• [Directions for this task]:
Transcribe everything in the documentary review, from "The documentary Mexico: The" down to "revolutionary social change.".

• [Passage]:

- Opening Delimiter -

Review – Mexico: The Frozen Revolution


For the anniversary of the death of Emiliano Zapata on April 10, 1919, I repost this review of Mexico: The Frozen Revolution (1971), which gives an excellent overview of the Mexican Revolution, and analysis of its aftermath. I originally wrote this documentary film review in 2010 for the Monkey Smashes Heaven blog under the pen name Siglo. The blog subsumed into another organization which I and others split from and are no longer part of.  I have updated it from the original to correct spelling and grammar, clean up unnecessary verbiage and take out dogmatic language.

-Antonio Moreno

Mexico: The Frozen Revolution
Directed by Raymundo Gleyzer, 1971

The documentary Mexico: The Frozen Revolution was directed by Raymundo Gleyzer in 1971. Gleyzer was a documentary filmmaker from Argentina who was involved with Cine de la Base, a group committed to bring revolutionary films to the people. In 1976 Gleyzer was kidnapped and killed by the fascist military regime in Argentina during the Dirty War. The Dirty War aimed to physically annihilate leftists and popular movements andclaimed the lives of over 30,000 Argentinians. The film was barely recovered along with his other films and luckily today it survives. Mexico: The Frozen Revolution looks at the history of the Mexican Revolution, which began in 1910, and how it fell short of its goals. The film looks at how the aftermath of the Mexican Revolution affected the people in the then present time, . still striving for justice through revolutionary social change.

The film opens with footage of the 1970 presidential campaign in Mexico, introducing Luis Echeverria, candidate of the ruling Institutional Revolutionary Party, or PRI. It shows the cynical manipulation of the memory of La Revolucion by the ruling party that came out of the revolution. Echeverria is shown echoing the themes and slogans of the revolution in his campaign speeches and public gatherings while promoting the business as usual politics of the PRI, invoking the masses to not struggle for gains but only to work harder. Yet it will not matter, for Echeverria had nothing to worry about in the campaign. The PRI candidate up to then has won every election, with at least 85 percent of the official vote. It obtains its office by whatever means are necessary not short of outright fraud.

This film then presents the history of the Mexican Revolution. It mixes rare newsreel footage from the period with interviews of veteran soldiers in the Revolution to tell briefly the rich history of this struggle. It cost the lives of 1 million people, and had lasting effects on the history of Mexico. The Mexican Revolution, one of the first major social revolts of the 20th century, has its roots in 1876 with the rise of dictator Porfiaro Diaz in a 4-decade rule known as the Porfiriato. Diaz was the first to open the nation of Mexico to direct United States imperial influence, and reduced it to semi-colony of the U.S. It also led to vast inequality, for in 1910, 1 percent of the population owned 97 percent of the land. These antagonistic contradictions came to a head that year.

Class Dimensions of the Mexican Revolution (1910-1919)

- Closing Delimiter -

[Data items]
- Opening Delimiter -

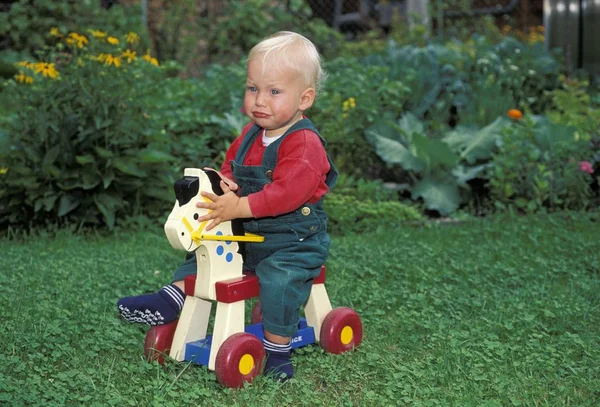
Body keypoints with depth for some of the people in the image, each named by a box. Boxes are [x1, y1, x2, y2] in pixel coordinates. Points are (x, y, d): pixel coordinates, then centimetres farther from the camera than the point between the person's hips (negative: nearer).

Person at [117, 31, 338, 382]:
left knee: (279, 278, -29)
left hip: (294, 240, -8)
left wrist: (240, 207, -36)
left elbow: (287, 191, -32)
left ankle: (277, 350, -13)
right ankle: (171, 301, 15)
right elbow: (231, 164, 18)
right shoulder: (251, 134, 6)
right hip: (248, 235, 9)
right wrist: (226, 182, -8)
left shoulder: (304, 143, -21)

- Closing Delimiter -

• [Written reply]:
The documentary Mexico: The Frozen Revolution was directed by Raymundo Gleyzer in 1971. Gleyzer was a documentary filmmaker from Argentina who was involved with Cine de la Base, a group committed to bring revolutionary films to the people. In 1976 Gleyzer was kidnapped and killed by the fascist military regime in Argentina during the Dirty War. The Dirty War aimed to physically annihilate leftists and popular movements andclaimed the lives of over 30,000 Argentinians. The film was barely recovered along with his other films and luckily today it survives. Mexico: The Frozen Revolution looks at the history of the Mexican Revolution, which began in 1910, and how it fell short of its goals. The film looks at how the aftermath of the Mexican Revolution affected the people in the then present time, . still striving for justice through revolutionary social change.